When playing chess online, as you face someone completely random that the website matches you against, there is no guarantee that you will play against someone with an identical rating. Thus, there will typically be a difference between the two players' rating. Obviously the player with the higher rating would be more likely to win, right? That is where this study comes in. By quantifying the effect of rating difference on win chance, players may be able to understand more about the match they are currently in. Knowing how likely they are to win, how likely their opponent is to win, and this could lead to further interesting research about making the most fair chess matches possible. As there are not any academic studies on the topic, there is no proven indicator that a slight discrepancy in rating has is an indicator to a player's win chance. This poses the research question:
**How strong of a predictor is the difference between players chess rating in determining the victor?**
## Dataset
The dataset being used is sourced from Kaggle: https://www.kaggle.com/datasets/datasnaek/chess
Gathered in 2016, the dataset contains information from over 20,000 matches on Lichess.org via the Lichess API. Information on the players', their opening moves, the results of the match, and more are all columns within the dataset.
```{r}
#reading in the dataset
chess <- read.csv("_data/chess_games.csv")
```
## Descriptive Statistics
```{r}
str(chess)
```
The dataset contains 20058 observations across 16 variables.
```{r}
summary(chess)
```
Looking at the summary, it is clear what variables will be used and if any new columns will be added. The following will prove relevance to the research question:
* `rated``
* `victory_status``
* `winner`
* `white_id`
* `white_rating`
* `black_id`
* `black_rating`
A new column containing the difference between the rating will be added in the next iteration for analysis. Having this added column will make the functions necessary for analysis easier, as calculating the difference will not need to be repeated for each observation.

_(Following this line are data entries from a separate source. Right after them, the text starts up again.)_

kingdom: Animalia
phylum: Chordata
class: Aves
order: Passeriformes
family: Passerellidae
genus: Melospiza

#### white_rating and black_rating
```{r}
range(chess$white_rating)
range(chess$black_rating)
```
The ranges of the two sides are nearly identical, and are quite large nearing 2000. This could be both good and bad for the study, as the large range could prove significant, but it may be necessary to break the models into smaller ranges. This could also be interesting, perhaps seeing if the rating differences at a lower level matter more than that of a higher level, or vice versa.
## Proposed Models
The obvious model for this question will be a a linear probability regression, as the victory status is a binary variable. Proposed models initially are:
Linear probability including unranked
Linear probability excluding unranked
There will be more models, potentially differentiating between the different ranges as stated earlier. More possibilities include looking at exclusively drawn game data, analyzing favored openings depending on rank, or possibly finding other predictors if the rank difference is not significant.